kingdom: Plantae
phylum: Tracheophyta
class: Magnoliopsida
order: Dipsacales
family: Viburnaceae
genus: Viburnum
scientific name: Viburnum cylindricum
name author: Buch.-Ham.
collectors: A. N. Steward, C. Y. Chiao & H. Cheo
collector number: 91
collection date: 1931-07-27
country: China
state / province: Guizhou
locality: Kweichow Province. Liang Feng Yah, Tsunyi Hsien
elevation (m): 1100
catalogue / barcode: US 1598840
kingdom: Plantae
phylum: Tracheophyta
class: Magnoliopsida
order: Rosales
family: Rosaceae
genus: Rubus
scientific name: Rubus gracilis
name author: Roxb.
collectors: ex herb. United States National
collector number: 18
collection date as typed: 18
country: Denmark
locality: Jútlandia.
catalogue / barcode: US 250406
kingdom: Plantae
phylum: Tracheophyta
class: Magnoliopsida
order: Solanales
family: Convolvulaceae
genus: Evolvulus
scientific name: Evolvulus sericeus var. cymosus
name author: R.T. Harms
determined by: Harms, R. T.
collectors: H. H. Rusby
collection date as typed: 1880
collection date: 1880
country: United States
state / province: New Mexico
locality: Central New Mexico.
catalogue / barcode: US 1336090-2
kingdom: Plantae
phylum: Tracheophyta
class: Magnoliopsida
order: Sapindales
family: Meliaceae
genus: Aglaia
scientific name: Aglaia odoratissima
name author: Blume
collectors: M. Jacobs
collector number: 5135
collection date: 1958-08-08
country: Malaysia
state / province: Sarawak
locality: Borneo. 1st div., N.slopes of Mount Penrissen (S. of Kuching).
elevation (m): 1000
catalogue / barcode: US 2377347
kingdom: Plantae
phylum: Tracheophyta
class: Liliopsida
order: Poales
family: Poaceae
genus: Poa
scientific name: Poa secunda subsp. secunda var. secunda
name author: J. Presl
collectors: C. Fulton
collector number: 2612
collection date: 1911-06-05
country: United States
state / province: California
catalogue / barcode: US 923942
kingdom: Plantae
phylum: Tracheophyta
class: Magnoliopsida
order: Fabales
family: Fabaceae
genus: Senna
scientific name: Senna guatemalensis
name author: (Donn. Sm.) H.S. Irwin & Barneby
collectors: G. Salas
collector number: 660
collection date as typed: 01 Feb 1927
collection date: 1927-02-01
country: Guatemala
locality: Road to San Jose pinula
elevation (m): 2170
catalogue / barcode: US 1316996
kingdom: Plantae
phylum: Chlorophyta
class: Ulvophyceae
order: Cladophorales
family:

##########

◆ 题目 ◆
能否把上面所有记录重写一遍，把其中的“locality”改成“place”，其余内容一字不动？

◆ 书面回答 ◆
kingdom: Plantae
phylum: Tracheophyta
class: Magnoliopsida
order: Dipsacales
family: Viburnaceae
genus: Viburnum
scientific name: Viburnum cylindricum
name author: Buch.-Ham.
collectors: A. N. Steward, C. Y. Chiao & H. Cheo
collector number: 91
collection date: 1931-07-27
country: China
state / province: Guizhou
place: Kweichow Province. Liang Feng Yah, Tsunyi Hsien
elevation (m): 1100
catalogue / barcode: US 1598840
kingdom: Plantae
phylum: Tracheophyta
class: Magnoliopsida
order: Rosales
family: Rosaceae
genus: Rubus
scientific name: Rubus gracilis
name author: Roxb.
collectors: ex herb. United States National
collector number: 18
collection date as typed: 18
country: Denmark
place: Jútlandia.
catalogue / barcode: US 250406
kingdom: Plantae
phylum: Tracheophyta
class: Magnoliopsida
order: Solanales
family: Convolvulaceae
genus: Evolvulus
scientific name: Evolvulus sericeus var. cymosus
name author: R.T. Harms
determined by: Harms, R. T.
collectors: H. H. Rusby
collection date as typed: 1880
collection date: 1880
country: United States
state / province: New Mexico
place: Central New Mexico.
catalogue / barcode: US 1336090-2
kingdom: Plantae
phylum: Tracheophyta
class: Magnoliopsida
order: Sapindales
family: Meliaceae
genus: Aglaia
scientific name: Aglaia odoratissima
name author: Blume
collectors: M. Jacobs
collector number: 5135
collection date: 1958-08-08
country: Malaysia
state / province: Sarawak
place: Borneo. 1st div., N.slopes of Mount Penrissen (S. of Kuching).
elevation (m): 1000
catalogue / barcode: US 2377347
kingdom: Plantae
phylum: Tracheophyta
class: Liliopsida
order: Poales
family: Poaceae
genus: Poa
scientific name: Poa secunda subsp. secunda var. secunda
name author: J. Presl
collectors: C. Fulton
collector number: 2612
collection date: 1911-06-05
country: United States
state / province: California
catalogue / barcode: US 923942
kingdom: Plantae
phylum: Tracheophyta
class: Magnoliopsida
order: Fabales
family: Fabaceae
genus: Senna
scientific name: Senna guatemalensis
name author: (Donn. Sm.) H.S. Irwin & Barneby
collectors: G. Salas
collector number: 660
collection date as typed: 01 Feb 1927
collection date: 1927-02-01
country: Guatemala
place: Road to San Jose pinula
elevation (m): 2170
catalogue / barcode: US 1316996
kingdom: Plantae
phylum: Chlorophyta
class: Ulvophyceae
order: Cladophorales
family:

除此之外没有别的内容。